Task directions | Exactly as written, transcribe each record below.

Extracted data |
----------------------------------------

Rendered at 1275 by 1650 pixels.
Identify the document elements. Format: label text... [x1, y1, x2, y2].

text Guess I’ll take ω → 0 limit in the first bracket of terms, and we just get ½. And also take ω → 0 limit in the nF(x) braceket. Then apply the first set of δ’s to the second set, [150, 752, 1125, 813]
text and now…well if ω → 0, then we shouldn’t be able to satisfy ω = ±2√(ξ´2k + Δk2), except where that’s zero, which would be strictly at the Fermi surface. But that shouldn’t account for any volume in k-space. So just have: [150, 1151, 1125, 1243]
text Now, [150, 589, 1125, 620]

----------------------------------------

Result for this task |
Rendered at 1275 by 1650 pixels.
Identify the document elements. Format: label text... [x1, y1, x2, y2].

text Guess I’ll take ω → 0 limit in the first bracket of terms, and we just get ½. And also take ω → 0 limit in the nF(x) braceket. Then apply the first set of δ’s to the second set, [150, 752, 1125, 813]
text and now…well if ω → 0, then we shouldn’t be able to satisfy ω = ±2√(ξ´2k + Δk2), except where that’s zero, which would be strictly at the Fermi surface. But that shouldn’t account for any volume in k-space. So just have: [150, 1151, 1125, 1243]
text Now, [150, 589, 1125, 620]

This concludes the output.